▸ **EXERCISE GOAL**
Reproduce the data below word for word, starting at its first line and stopping after the line that contains "Which series has the widest spread of Y".

:: SOURCE RECORDS ::

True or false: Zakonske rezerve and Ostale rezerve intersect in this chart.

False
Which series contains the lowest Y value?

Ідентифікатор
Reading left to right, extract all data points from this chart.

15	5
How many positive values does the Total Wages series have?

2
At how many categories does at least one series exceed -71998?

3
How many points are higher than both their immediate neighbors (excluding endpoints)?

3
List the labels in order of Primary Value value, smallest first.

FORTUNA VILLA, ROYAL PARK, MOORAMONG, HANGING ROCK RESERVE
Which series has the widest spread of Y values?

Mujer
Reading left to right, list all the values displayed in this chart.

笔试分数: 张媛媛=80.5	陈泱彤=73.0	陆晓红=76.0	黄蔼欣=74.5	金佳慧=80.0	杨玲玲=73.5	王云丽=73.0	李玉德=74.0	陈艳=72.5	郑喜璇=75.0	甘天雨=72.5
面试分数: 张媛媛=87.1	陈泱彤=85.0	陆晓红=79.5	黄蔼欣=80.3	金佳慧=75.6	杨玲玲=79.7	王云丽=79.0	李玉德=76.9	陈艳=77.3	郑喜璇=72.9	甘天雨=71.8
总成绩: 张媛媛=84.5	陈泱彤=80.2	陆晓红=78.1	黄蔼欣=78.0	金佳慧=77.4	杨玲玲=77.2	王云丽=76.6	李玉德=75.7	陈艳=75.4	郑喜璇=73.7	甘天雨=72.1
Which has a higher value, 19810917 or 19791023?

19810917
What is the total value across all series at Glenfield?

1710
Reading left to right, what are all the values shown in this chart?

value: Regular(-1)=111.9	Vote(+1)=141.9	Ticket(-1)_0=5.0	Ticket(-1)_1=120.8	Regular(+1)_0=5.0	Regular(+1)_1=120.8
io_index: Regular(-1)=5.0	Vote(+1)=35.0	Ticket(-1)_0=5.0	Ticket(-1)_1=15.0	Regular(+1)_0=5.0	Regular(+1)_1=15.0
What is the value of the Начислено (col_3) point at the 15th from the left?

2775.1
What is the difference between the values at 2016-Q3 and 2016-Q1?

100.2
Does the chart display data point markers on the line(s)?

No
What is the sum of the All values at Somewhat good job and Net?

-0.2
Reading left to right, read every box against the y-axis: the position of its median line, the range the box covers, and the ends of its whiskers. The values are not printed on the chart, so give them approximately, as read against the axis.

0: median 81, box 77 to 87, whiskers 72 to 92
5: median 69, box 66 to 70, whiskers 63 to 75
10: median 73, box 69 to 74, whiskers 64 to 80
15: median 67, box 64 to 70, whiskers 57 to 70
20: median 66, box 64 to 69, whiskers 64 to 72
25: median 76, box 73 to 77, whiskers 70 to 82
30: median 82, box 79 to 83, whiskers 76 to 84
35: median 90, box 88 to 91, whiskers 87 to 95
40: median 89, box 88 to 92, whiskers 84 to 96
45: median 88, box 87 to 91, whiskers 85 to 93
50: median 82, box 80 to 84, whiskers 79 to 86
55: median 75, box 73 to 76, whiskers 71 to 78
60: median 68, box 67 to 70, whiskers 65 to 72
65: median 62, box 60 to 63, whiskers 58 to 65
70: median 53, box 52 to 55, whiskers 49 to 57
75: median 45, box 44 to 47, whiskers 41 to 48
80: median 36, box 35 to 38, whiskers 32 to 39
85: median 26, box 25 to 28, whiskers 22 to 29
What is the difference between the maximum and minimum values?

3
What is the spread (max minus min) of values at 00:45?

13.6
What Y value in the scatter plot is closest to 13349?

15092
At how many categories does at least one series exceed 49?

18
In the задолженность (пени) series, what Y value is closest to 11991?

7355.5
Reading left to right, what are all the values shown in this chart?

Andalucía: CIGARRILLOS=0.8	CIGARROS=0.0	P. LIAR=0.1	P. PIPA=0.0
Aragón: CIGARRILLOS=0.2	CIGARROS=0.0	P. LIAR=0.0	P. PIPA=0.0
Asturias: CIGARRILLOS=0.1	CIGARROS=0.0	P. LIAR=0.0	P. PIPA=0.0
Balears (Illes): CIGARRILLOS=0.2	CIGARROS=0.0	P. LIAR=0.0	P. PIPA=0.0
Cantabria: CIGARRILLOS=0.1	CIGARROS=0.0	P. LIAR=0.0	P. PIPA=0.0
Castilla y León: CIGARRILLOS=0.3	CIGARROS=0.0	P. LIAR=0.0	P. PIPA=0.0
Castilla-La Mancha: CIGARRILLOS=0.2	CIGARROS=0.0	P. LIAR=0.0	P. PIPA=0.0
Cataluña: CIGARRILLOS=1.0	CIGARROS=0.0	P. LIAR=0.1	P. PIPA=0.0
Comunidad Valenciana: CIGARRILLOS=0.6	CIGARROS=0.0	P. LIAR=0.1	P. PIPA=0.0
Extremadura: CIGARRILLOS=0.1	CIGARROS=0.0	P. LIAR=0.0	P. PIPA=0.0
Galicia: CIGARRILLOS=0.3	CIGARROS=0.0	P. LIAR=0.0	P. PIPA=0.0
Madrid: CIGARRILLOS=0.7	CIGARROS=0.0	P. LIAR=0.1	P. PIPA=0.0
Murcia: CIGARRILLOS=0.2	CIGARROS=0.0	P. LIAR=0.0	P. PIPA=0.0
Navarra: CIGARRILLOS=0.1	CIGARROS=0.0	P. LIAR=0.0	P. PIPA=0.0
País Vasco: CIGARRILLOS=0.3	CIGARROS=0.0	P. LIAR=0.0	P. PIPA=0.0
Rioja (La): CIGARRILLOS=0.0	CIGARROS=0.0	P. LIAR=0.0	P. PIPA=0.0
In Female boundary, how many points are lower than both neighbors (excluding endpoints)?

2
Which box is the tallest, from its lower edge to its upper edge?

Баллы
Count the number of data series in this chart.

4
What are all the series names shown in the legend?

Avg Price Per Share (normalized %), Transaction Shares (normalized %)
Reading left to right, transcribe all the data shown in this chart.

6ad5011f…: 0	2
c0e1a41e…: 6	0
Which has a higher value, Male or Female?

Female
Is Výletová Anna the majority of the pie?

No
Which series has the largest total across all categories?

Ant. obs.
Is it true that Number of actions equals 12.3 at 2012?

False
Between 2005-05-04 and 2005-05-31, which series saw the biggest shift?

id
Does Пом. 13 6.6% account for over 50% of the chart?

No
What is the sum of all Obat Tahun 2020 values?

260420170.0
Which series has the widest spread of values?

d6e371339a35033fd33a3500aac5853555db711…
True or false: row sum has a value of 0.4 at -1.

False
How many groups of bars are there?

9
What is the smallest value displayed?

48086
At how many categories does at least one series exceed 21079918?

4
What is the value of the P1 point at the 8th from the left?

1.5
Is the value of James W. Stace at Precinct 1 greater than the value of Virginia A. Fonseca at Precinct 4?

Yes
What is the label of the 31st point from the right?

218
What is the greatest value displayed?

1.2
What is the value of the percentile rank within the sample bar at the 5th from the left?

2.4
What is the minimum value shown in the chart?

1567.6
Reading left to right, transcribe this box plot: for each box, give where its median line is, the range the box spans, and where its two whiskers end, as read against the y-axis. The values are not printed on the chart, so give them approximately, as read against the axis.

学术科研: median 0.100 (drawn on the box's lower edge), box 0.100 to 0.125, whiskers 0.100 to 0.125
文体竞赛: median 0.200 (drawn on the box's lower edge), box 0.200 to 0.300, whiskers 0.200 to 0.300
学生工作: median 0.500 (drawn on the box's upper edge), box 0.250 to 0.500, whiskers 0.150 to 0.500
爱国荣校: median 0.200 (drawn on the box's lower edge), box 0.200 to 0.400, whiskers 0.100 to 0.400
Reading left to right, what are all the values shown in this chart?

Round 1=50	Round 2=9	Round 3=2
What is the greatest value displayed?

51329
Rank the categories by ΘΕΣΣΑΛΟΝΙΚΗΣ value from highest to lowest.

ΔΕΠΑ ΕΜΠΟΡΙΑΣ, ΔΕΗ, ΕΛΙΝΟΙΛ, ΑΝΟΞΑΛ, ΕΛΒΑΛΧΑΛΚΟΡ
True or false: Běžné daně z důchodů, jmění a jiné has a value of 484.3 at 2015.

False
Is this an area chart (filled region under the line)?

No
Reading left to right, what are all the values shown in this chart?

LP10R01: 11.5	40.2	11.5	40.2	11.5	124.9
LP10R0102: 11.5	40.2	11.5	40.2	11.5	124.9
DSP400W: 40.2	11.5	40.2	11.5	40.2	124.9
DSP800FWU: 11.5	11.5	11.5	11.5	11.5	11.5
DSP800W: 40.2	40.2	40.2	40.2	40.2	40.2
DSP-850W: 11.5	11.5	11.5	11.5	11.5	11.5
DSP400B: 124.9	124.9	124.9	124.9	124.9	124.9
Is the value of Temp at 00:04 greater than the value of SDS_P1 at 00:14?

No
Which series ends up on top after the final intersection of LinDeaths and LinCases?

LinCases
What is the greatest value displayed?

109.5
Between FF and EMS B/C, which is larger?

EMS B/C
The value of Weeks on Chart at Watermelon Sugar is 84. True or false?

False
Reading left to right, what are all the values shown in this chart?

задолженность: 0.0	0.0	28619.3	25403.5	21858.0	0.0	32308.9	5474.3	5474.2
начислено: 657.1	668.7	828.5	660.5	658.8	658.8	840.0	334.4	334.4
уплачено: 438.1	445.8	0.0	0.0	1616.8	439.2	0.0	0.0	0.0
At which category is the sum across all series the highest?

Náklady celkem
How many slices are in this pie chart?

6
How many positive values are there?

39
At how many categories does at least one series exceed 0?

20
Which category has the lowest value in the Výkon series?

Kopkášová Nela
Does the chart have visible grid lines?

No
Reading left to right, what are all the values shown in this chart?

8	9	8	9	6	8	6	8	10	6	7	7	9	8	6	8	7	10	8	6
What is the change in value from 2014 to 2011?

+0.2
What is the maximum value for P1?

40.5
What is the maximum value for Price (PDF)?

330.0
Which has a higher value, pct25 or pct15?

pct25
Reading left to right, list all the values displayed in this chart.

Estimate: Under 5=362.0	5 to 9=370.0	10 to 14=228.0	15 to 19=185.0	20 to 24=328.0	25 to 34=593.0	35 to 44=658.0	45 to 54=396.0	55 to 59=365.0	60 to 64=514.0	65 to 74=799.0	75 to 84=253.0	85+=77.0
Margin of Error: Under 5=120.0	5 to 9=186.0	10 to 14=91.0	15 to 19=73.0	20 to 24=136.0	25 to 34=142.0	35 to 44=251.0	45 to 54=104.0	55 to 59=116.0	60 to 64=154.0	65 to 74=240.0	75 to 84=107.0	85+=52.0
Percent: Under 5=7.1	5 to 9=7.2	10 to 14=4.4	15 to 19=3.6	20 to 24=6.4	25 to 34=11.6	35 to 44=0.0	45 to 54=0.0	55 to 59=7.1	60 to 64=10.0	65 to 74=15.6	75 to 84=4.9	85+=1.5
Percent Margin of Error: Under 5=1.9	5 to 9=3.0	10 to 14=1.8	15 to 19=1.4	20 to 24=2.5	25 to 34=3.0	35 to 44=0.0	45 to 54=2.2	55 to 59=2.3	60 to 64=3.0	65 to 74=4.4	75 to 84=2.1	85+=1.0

:::

▸ **FINAL ANSWER**
True or false: Zakonske rezerve and Ostale rezerve intersect in this chart.

False
Which series contains the lowest Y value?

Ідентифікатор
Reading left to right, extract all data points from this chart.

15	5
How many positive values does the Total Wages series have?

2
At how many categories does at least one series exceed -71998?

3
How many points are higher than both their immediate neighbors (excluding endpoints)?

3
List the labels in order of Primary Value value, smallest first.

FORTUNA VILLA, ROYAL PARK, MOORAMONG, HANGING ROCK RESERVE
Which series has the widest spread of Y values?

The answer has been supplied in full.